Requirement 1:
Summarize the passage on classical scholarship in two sentences.

Passage:
+-------+

Studies of ancient history as well as ancient literature have regularly been distinguished by a peculiarly strong sense of personal engagement. True, there are all kinds of generic ‘constraints’ at work. The point about genre, however, is not that it inevitably submerges the individual voice, but that it can offer different frames for ‘getting personal’ outside the single (and ultimately generic) mode of the first-person pronoun. It is hard to read almost anything written by Ronald Syme, for example, from The Roman Revolution to History in Ovid, without recognising its intensely personal and sometimes political charge; the same could also be said of Finley on slavery or democracy, of Geoffrey de Ste Croix on The Class Struggle in the Ancient Greek World or even of the triumphant, subversive and witty index (sic) of Keith Hopkins’s Death and Renewal. The simple fact that none of these (not even Hopkins) passes the clitoris test does not deny them a recognisably ‘personal voice’.
‘Part of the trouble,’ concludes Martindale (à propos some rather coy remarks by a distinguished modern commentator on Horace’s love poetry), ‘may be that scholarship and sex make uneasy bedfellows.’ After reading Compromising Traditions it is hard to resist the conclusion that sex and scholarship go together much too easily; and that by identifying the ‘personal’ in classical scholarship so closely with the ‘sexual’, the contributors have occluded all kinds of other ways of understanding the operation of the ‘self’ in the day-to-day business of ‘being a classicist’. For the vast majority of us, after all, the most intimate, personal moments which define how we think and feel about ourselves, all defences down, are not bedroom moments at all (where there is, at least, someone else to share – however inadequately – what is going on); they are those much more intensely private moments that we spend alone, moments in front of a computer screen, moments of writing that are not remotely shareable, and whose processes strain any kind of understanding we have of ourselves and our ability even to begin to describe what is happening to us as we produce the words.

+-------+

[Excerpts from a dataset]
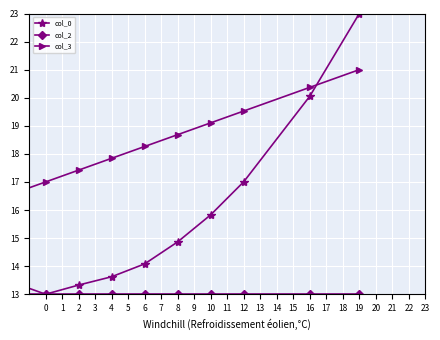

Reading right to left, what are all the values shown in this chart?

col_0: 23.0	20.1	17.0	15.8	14.9	14.1	13.6	13.3	13.0	13.4	13.7	14.4	15.0	15.9	17.2	20.3	21.9
col_2: 13.0	13.0	13.0	13.0	13.0	13.0	13.0	13.0	13.0	13.0	13.0	13.0	13.0	13.0	13.0	13.0	23.0
col_3: 21.0	20.4	19.5	19.1	18.7	18.3	17.8	17.4	17.0	16.6	16.2	15.7	15.3	14.9	14.5	13.6	13.0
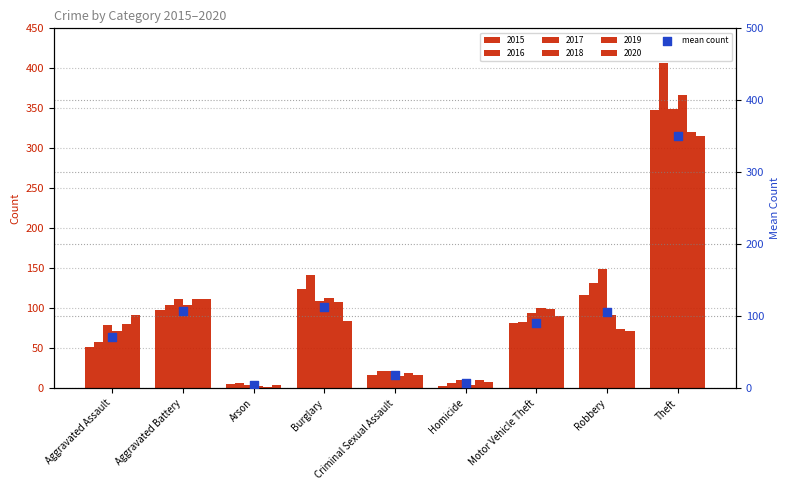

What is the ratio of the value at Theft to the value at Arson?

87.8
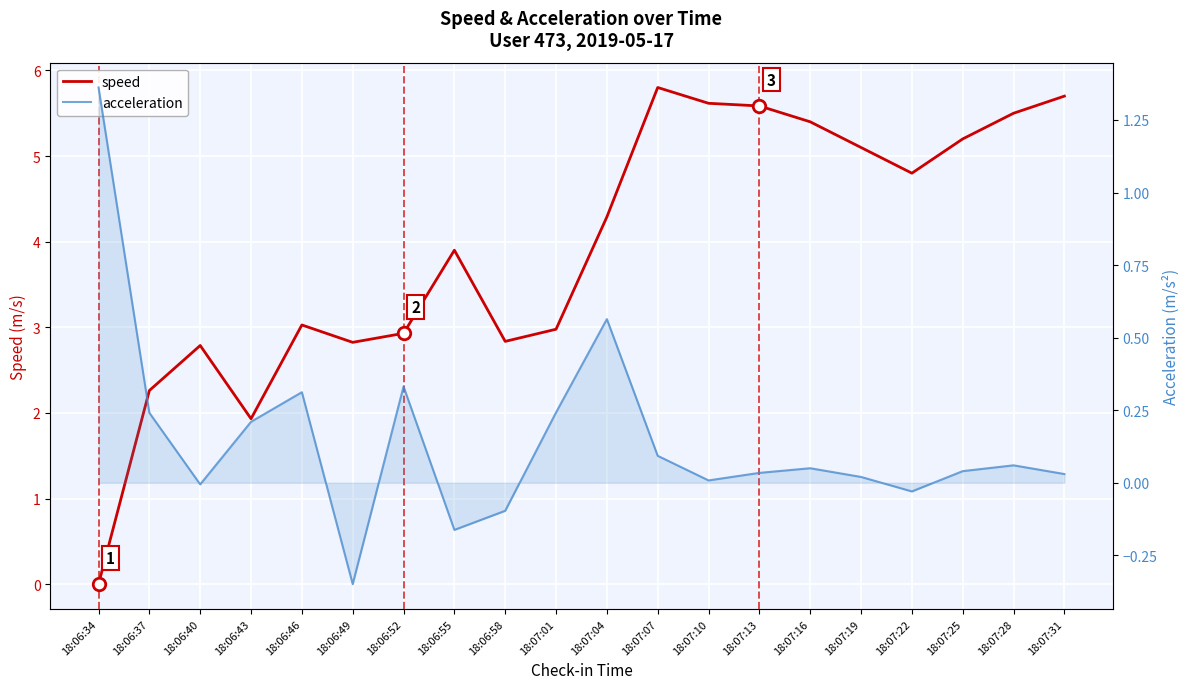

How many interior local valleys does the acceleration series have?

5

+-------+

Requirement 2:
Echo the part of the records that opens with the line containing "What is the" and continues to the end of the records, omitting the pictures from your answer.

Task solution 1:
Studies of ancient history and literature have long shown a strong sense of personal engagement, and genre can offer frames for a personal voice beyond the first-person pronoun, as the works of Syme, Finley, de Ste Croix and Hopkins show. After reading Compromising Traditions, it is hard to resist the conclusion that by identifying the personal so closely with the sexual, its contributors have obscured other ways of understanding the self in being a classicist, since for most scholars the most intimate moments are the solitary, private moments of writing.

Task solution 2:
What is the ratio of the value at Theft to the value at Arson?

87.8

How many interior local valleys does the acceleration series have?

5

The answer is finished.